The new islands that Sidharth explores in his book
The original seven islands, which had symbolised coming together, now have multiplied metaphorically into a million islands, each more segregated, exclusive, and isolated than the last.
“As a native of this city, I have seen it constantly change over the years. Of late, however, I have observed the sheer force of its metamorphosis with some alarm. My endeavour in this book is to map this rapid transformation and to see what the human cost of that is. I think it will strike a chord with not just the citizens of Mumbai but also with those in other cities where similar changes are taking place," shared Sidharth.
"I was very clear that this is not going to be a story where I said that everything is sad and terrible. I wanted to show the city's background, where we have come from, where we have landed and where we are headed, and how the city has emerged. Many of my discoveries of this city is because I was in touch with NGOs," he added.

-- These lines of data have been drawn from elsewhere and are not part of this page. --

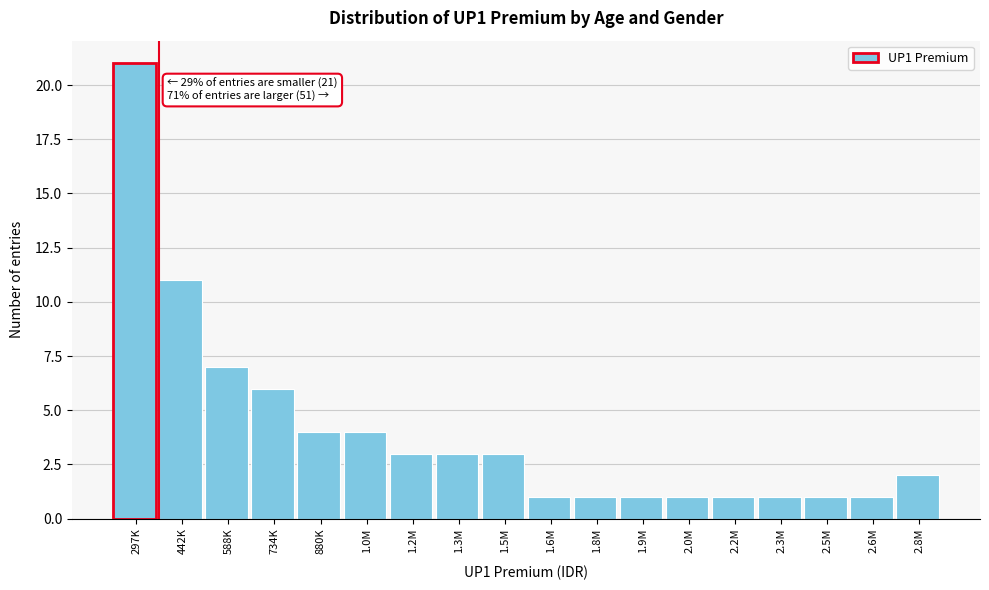

Reading left to right, extract all data points from this chart.

21	11	7	6	4	4	3	3	3	1	1	1	1	1	1	1	1	2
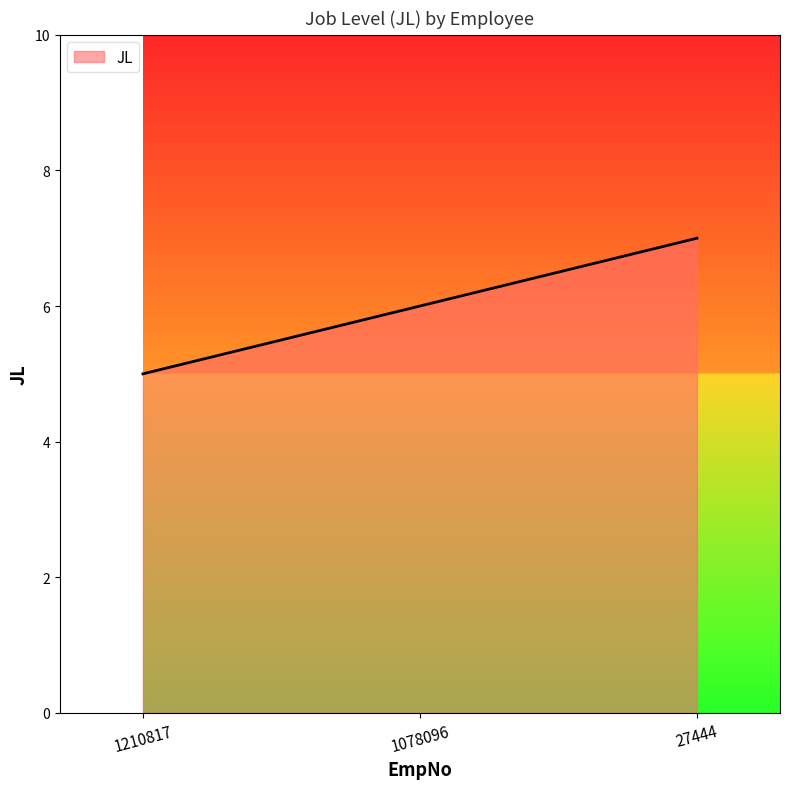

What is the difference between the maximum and minimum values?

2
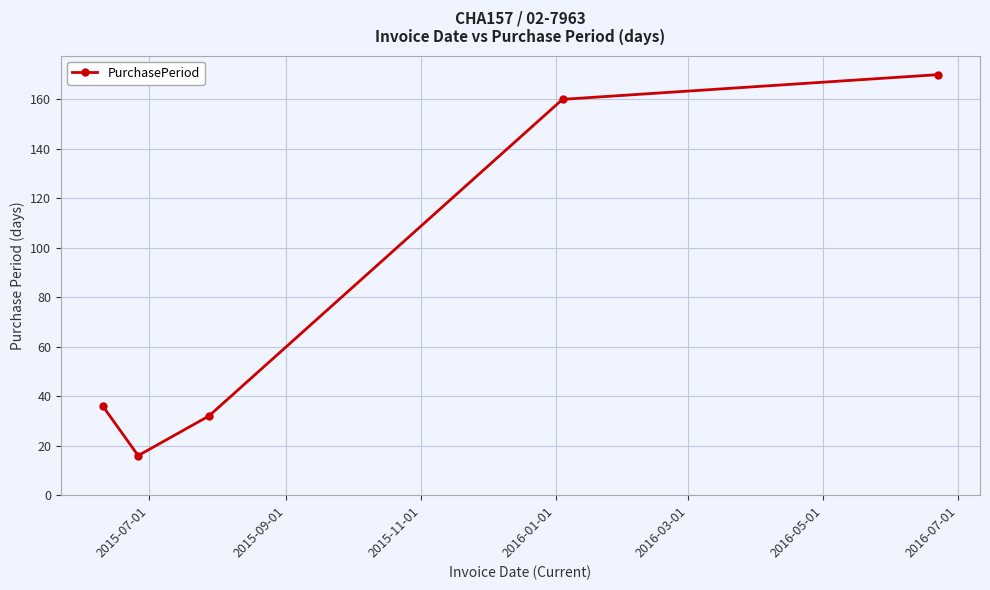

What is the difference between the maximum and second lowest values?

138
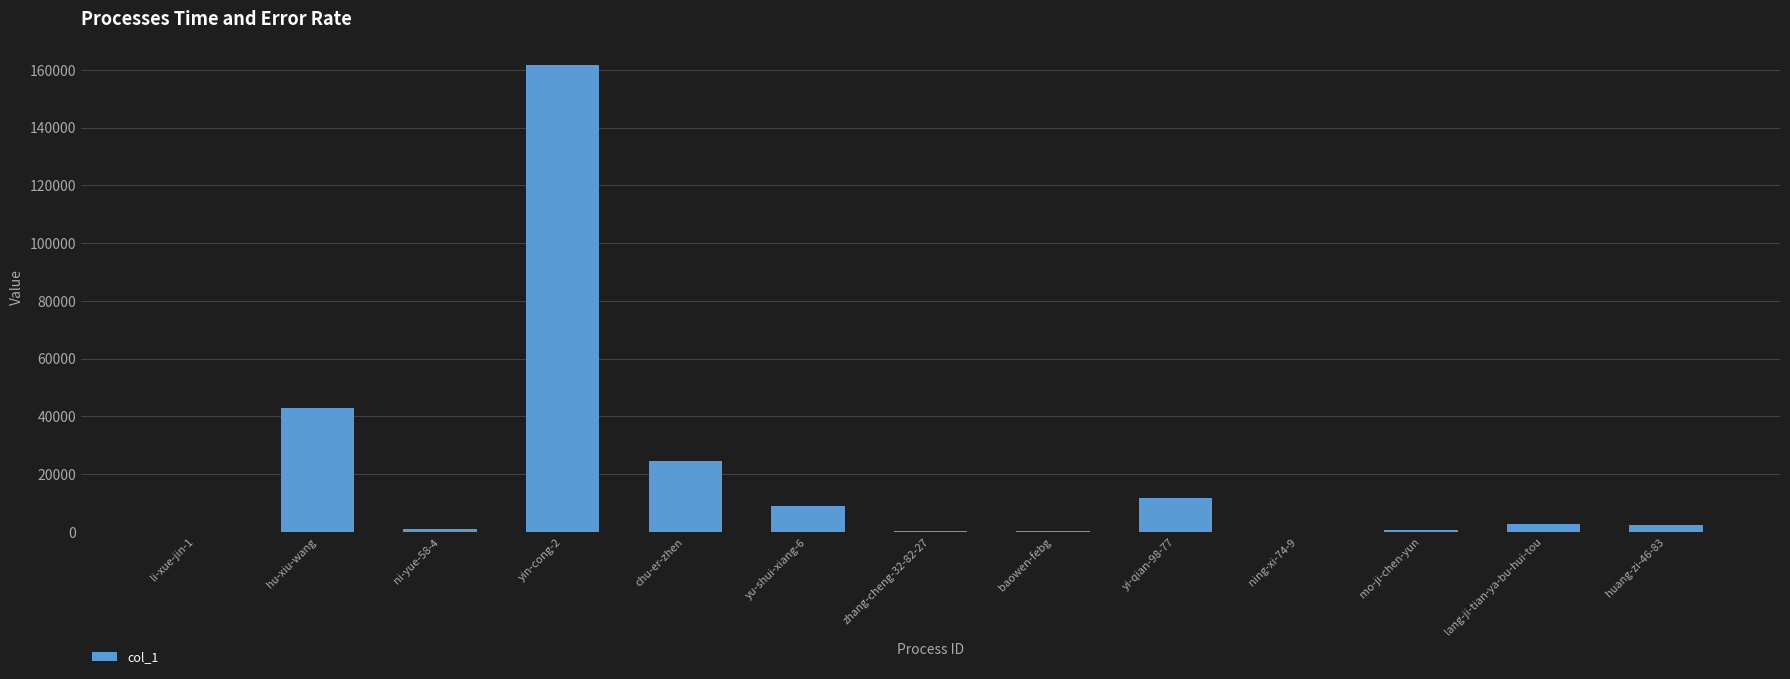

The value at yin-cong-2 is 223456. True or false?

False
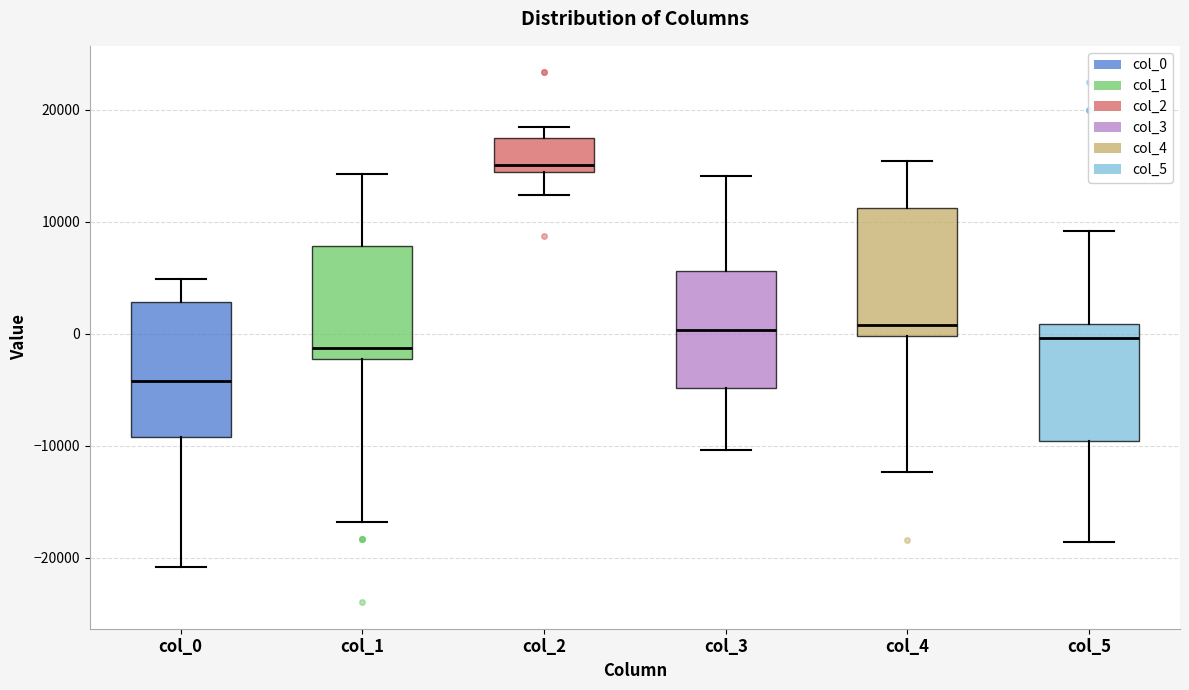

Reading left to right, transcribe this box plot: for each box, give where its median line is, the range the box spans, and where its two whiskers end, as read against the y-axis. The values are not printed on the chart, so give them approximately, as read against the axis.

col_0: median -4000, box -9000 to 3000, whiskers -21000 to 5000
col_1: median -1000, box -2000 to 8000, whiskers -17000 to 14000
col_2: median 15000, box 14000 to 17000, whiskers 12000 to 18000
col_3: median 0, box -5000 to 6000, whiskers -10000 to 14000
col_4: median 1000, box 0 to 11000, whiskers -12000 to 15000
col_5: median 0, box -10000 to 1000, whiskers -19000 to 9000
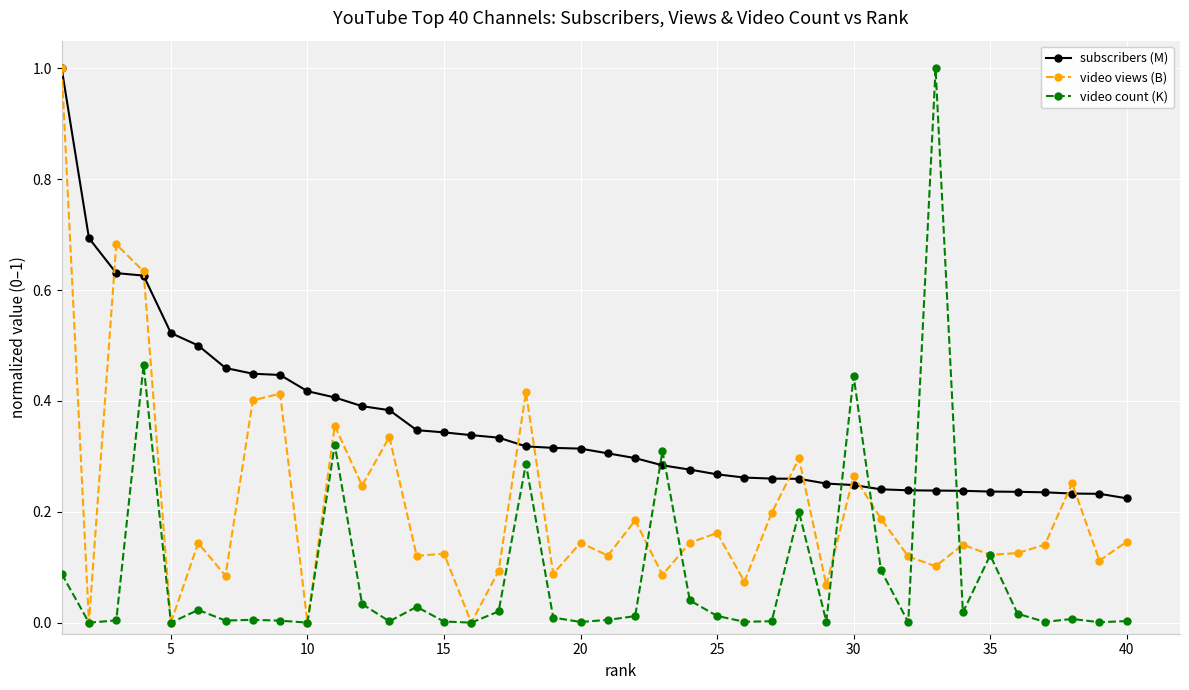

Rank the series by their average value, from highest to lowest.

subscribers (M), video views (B), video count (K)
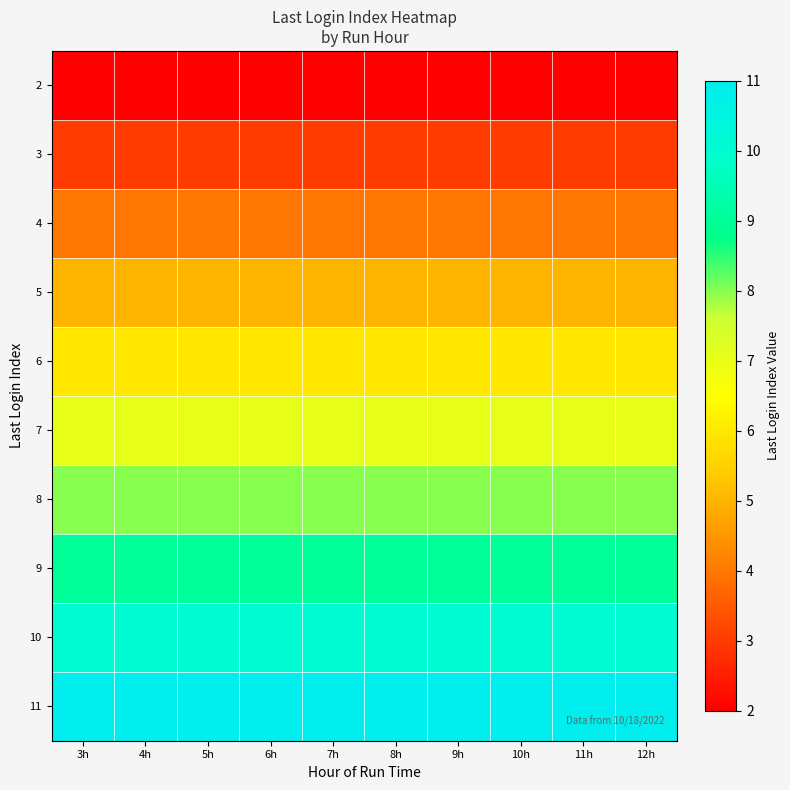

Reading left to right, list all the values displayed in this chart.

2: 3h=2	4h=2	5h=2	6h=2	7h=2	8h=2	9h=2	10h=2	11h=2	12h=2
3: 3h=3	4h=3	5h=3	6h=3	7h=3	8h=3	9h=3	10h=3	11h=3	12h=3
4: 3h=4	4h=4	5h=4	6h=4	7h=4	8h=4	9h=4	10h=4	11h=4	12h=4
5: 3h=5	4h=5	5h=5	6h=5	7h=5	8h=5	9h=5	10h=5	11h=5	12h=5
6: 3h=6	4h=6	5h=6	6h=6	7h=6	8h=6	9h=6	10h=6	11h=6	12h=6
7: 3h=7	4h=7	5h=7	6h=7	7h=7	8h=7	9h=7	10h=7	11h=7	12h=7
8: 3h=8	4h=8	5h=8	6h=8	7h=8	8h=8	9h=8	10h=8	11h=8	12h=8
9: 3h=9	4h=9	5h=9	6h=9	7h=9	8h=9	9h=9	10h=9	11h=9	12h=9
10: 3h=10	4h=10	5h=10	6h=10	7h=10	8h=10	9h=10	10h=10	11h=10	12h=10
11: 3h=11	4h=11	5h=11	6h=11	7h=11	8h=11	9h=11	10h=11	11h=11	12h=11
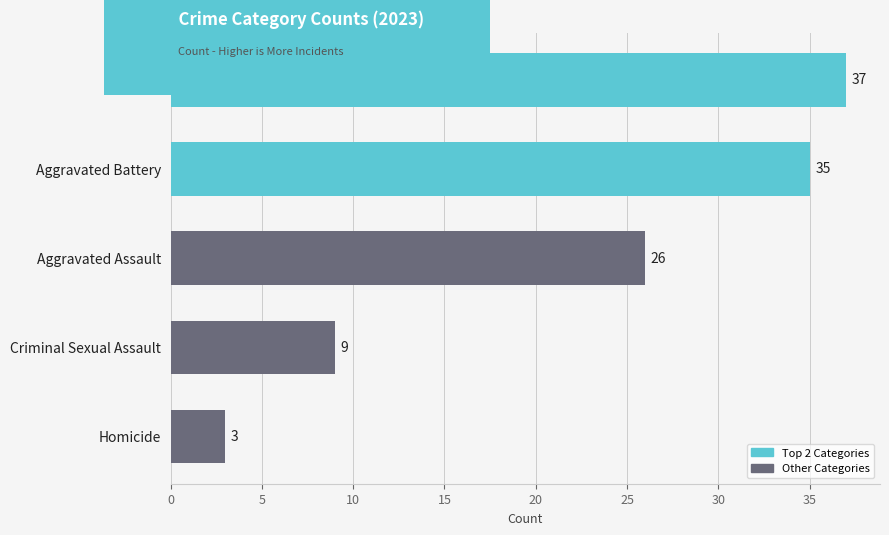

Which has a higher value, Aggravated Assault or Robbery?

Robbery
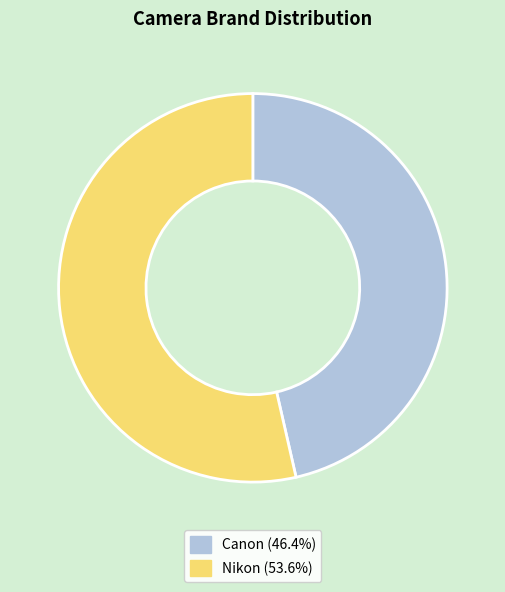

Is Canon the majority of the pie?

No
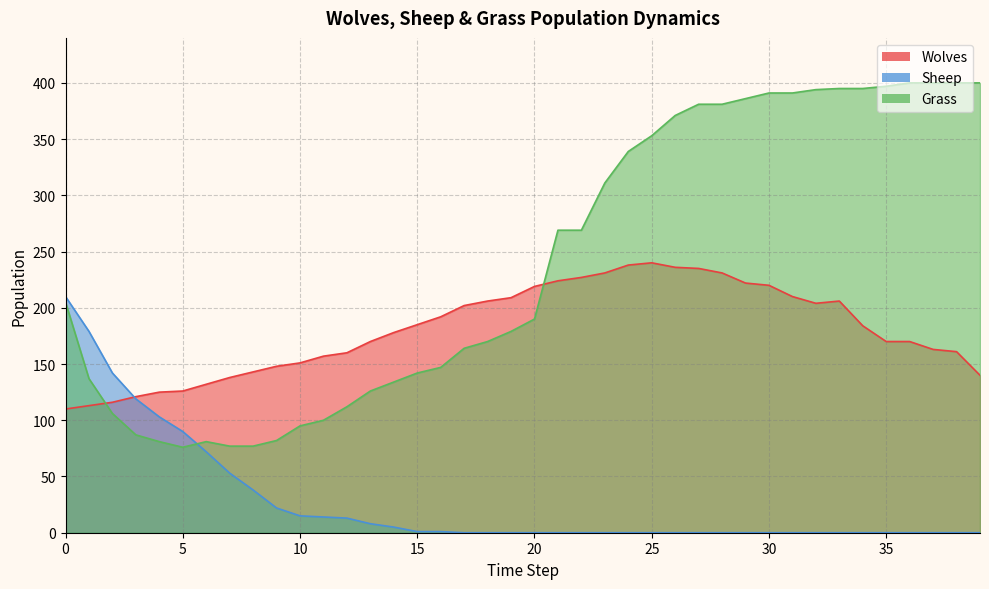

Which series has the largest range (max minus min)?

Grass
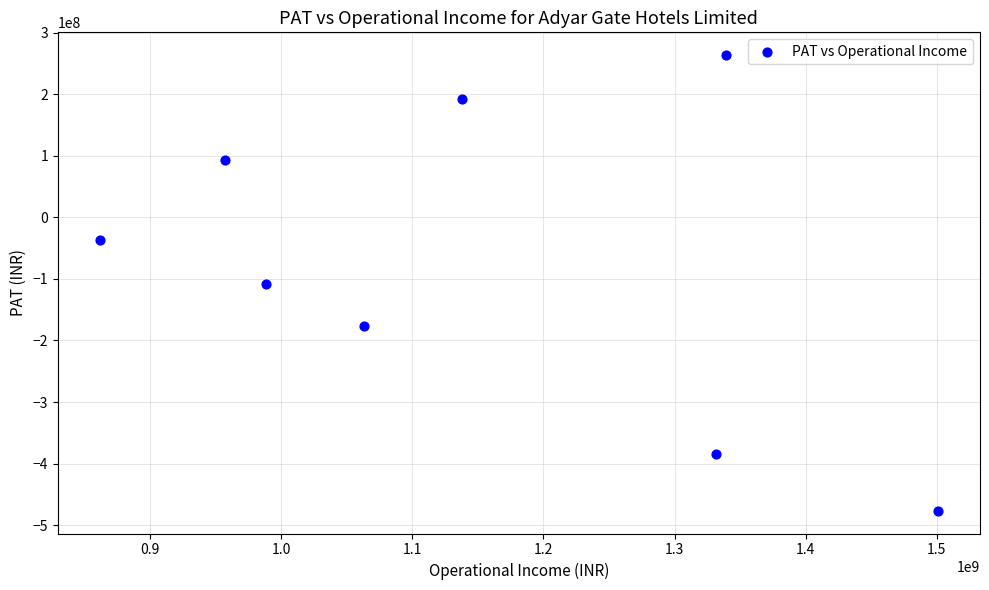

What is the range of Y values (max minus min)?

740051191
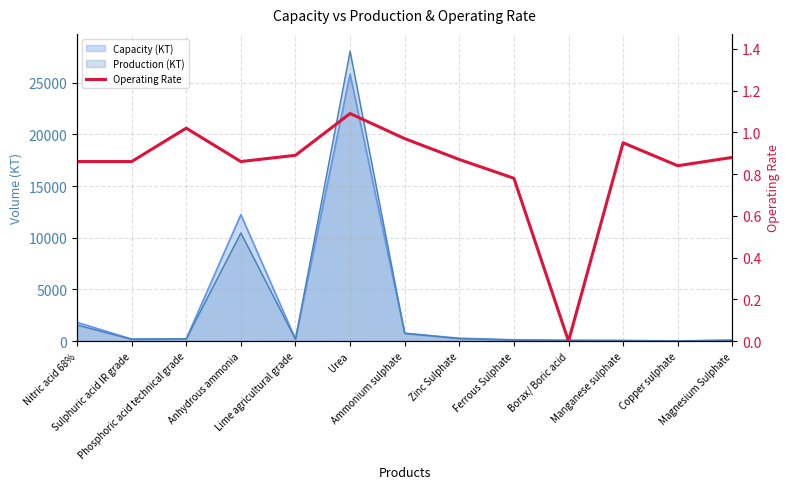

True or false: the data has more than 0 interior local peaks.

True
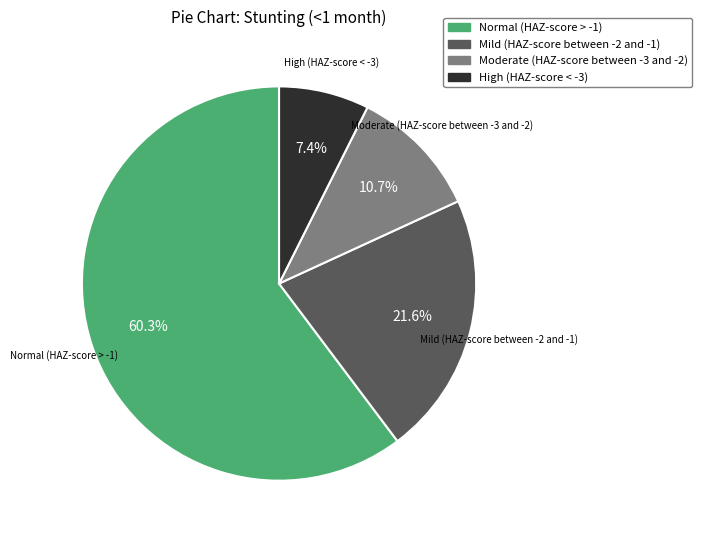

How many segments does this pie chart have?

4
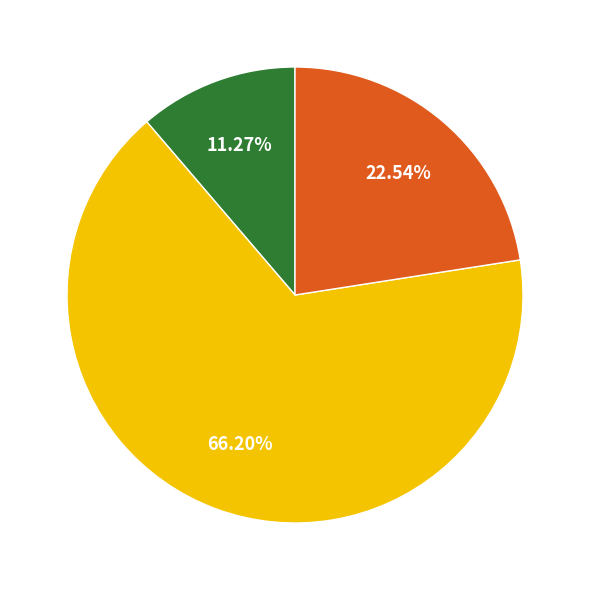

Is there any slice that represents more than half of the pie?

Yes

What the city has gained, what got left behind in the bargain
The evening threw light on how the port — where Bombay began, when the East India Company saw possibility in the bay — is soon going to get transformed. The entire belt of warehouses and slums in the port area are going to get uprooted for another set of luxury, sea-facing apartments.
The audience got insights about how Marine Drive, for the first time in the city's history, moved its view from the east to the west, why being 'cosmopolitan' is not such a good thing in some parts of Mumbai, what it means to be a 'legal' resident of a city, how Mumbai is becoming very exclusive, and why the new city that's emerging is losing all its connection with the street.
According to Sidharth, Mumbai: A Million Islands is a reporter's book. "I have gone and trudged all over the city — I sometimes still like to call it Bombay — to ask people about their lives. This is a story about their lives. This is not me expressing my opinion; this is me asking them, how do you live," he revealed.